Text shown =
There are some epiphytes in the coffee bushes, among them orchids. Here are also a great variety of ferns, from huge tree ferns to small epiphytic. The bird-life are rich; all from the tiny spectacular birds over crows to kites. Some tiny nectar eaters and kingfishers passes way too fast.
Then, without any warning, I spot the plant I'm really want to see: Lecanopteris celebica. It is a epiphytic fern, and of cause it sit high up. Morten stand impatience and ready with his camera while I climb the tree they are in. Their popular name is ant-fern, and that is well chosen! It looks like a plant from another planet, and although they are showing sign of the ending of the dry season, I get some valued shots.
We reach some farmed fields. Onions, carrots and all kind of other vegetables are hand-maintained on weed-free and steep hills. We reach Mooat, and I find another strange fern: Lecanopteris carnosa. I would say it is even stranger looking with its "antennas". (Or the first is a juvenile form of the L. carnosa?) They sit in huge clusters - high up. Once again, Morten get disappointed when I reach solid ground after a successive climb.
We reach the closed lodge we ended up at the evening before last, and we are at familiar grounds. Mooat is famous for its ability to change colour, and while we walk along it, it goes from blue to brown. The key is the clouds, which clearly can be seen, when they are absolute, and the lake is striped.

Dataset excerpts =
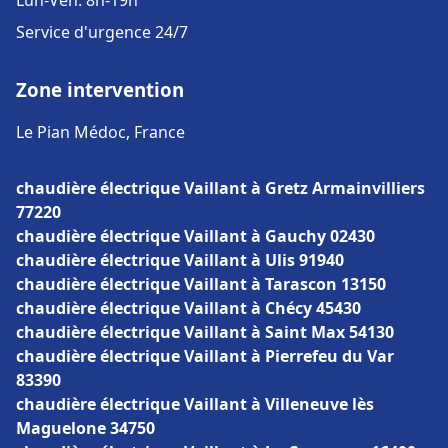
Lun-Ven: 8h-19h
Service d'urgence 24/7
Zone intervention
Le Pian Médoc, France
chaudière électrique Vaillant à Gretz Armainvilliers
77220
chaudière électrique Vaillant à Gauchy 02430
chaudière électrique Vaillant à Ulis 91940
chaudière électrique Vaillant à Tarascon 13150
chaudière électrique Vaillant à Chécy 45430
chaudière électrique Vaillant à Saint Max 54130
chaudière électrique Vaillant à Pierrefeu du Var
83390
chaudière électrique Vaillant à Villeneuve lès
Maguelone 34750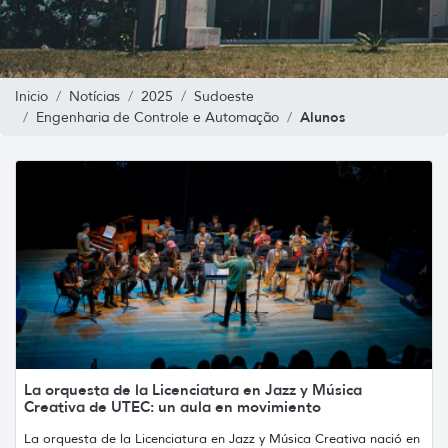
Inicio
Notícias
2025
Sudoeste
Alunos
Engenharia de Controle e Automação
La orquesta de la Licenciatura en Jazz y Música
Creativa de UTEC: un aula en movimiento
La orquesta de la Licenciatura en Jazz y Música Creativa nació en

Directions =
1: Retype the account of the fern walk from "We reach some" to "lake is striped.".
2: Answer these questions from the account of the fern walk.
(a) What is the popular name of Lecanopteris celebica?
(b) Which two vegetables are named as growing on the farmed fields?
(c) What is Mooat famous for?

Responses per task =
1:
We reach some farmed fields. Onions, carrots and all kind of other vegetables are hand-maintained on weed-free and steep hills. We reach Mooat, and I find another strange fern: Lecanopteris carnosa. I would say it is even stranger looking with its "antennas". (Or the first is a juvenile form of the L. carnosa?) They sit in huge clusters - high up. Once again, Morten get disappointed when I reach solid ground after a successive climb.
We reach the closed lodge we ended up at the evening before last, and we are at familiar grounds. Mooat is famous for its ability to change colour, and while we walk along it, it goes from blue to brown. The key is the clouds, which clearly can be seen, when they are absolute, and the lake is striped.

2:
(a) Ant-fern.
(b) Onions and carrots.
(c) Its ability to change color.